Asking you to separate from Cow Dog is like asking someone to give up their family, their home, and their life-saving medication all at once, I tell Robert.
“Yes!” His eyes widen. “You understand.”
We understand.
The next morning, I bring over coffee in a Mason jar, some strawberries, a slice of homemade bread. Soft things. Robert doesn’t have all his teeth anymore. How do you get dental care when you’re homeless? Even if it’s out there, finding it is all but impossible.
Cow Dog loved the bed.
“He slept on it all night. When I was packing up my sleeping bag and my things, getting ready to move on, the bed was the last thing out. And Cow Dog looked up at me like, you’re not gonna leave that behind, are you? That’s my bed now.”
Cow Dog is sitting on the bed, eyeing Robert for any commands to come.
Robert says he worked as a beekeeper, too, over many years. “Once, I was stung 33 times all at once,” he tells me, pointing to the spots on his arms and neck where they attacked. “But I didn’t swell up, because I done it so long by then I was immune.”
I promise to put some honey in his coffee next time.
A neighbor’s “outdoor cat” strides over, right up to Cow Dog. He jumps up from his new bed, ready to corral something. The cat approaches. They’re nose to nose, now. They boop snoots. Cow Dog barks.
Robert gives the dog a stern “leave him alone.” Cow Dog looks up. The most human eyes.

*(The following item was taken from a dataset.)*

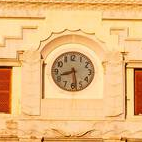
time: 8:28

“I can’t whistle. I was the only cowboy I knew who couldn’t whistle,” Robert says.
“When it come time to corral the cattle, all the other cowboys whistled at their dogs to tell them what to do, and each dog knew their owner’s voice. So I just said, ‘Cow Dawwwwwg,’ and pointed this way or that a way, and Cow Dog knew what to do.”
Robert has a plan, and wants a home where he can rest and take care of his dog. And himself.
I hope he gets there soon.
I tell him I’ll bring him food, and food for Cow Dog, when I can. He promises to return my little coffee jar.
“’This too shall pass,’ I always say about the hard stuff,” Robert tells me.
Right before they wheeled me in for my big cancer surgery, I tell Robert, a nurse leaned over and said the same thing to me, too.
This too shall pass.
She was right.
[Images adapted from Shutterstock stock photos. The human’s name in this story has been changed to protect their privacy. The dog’s name really is Cow Dog.]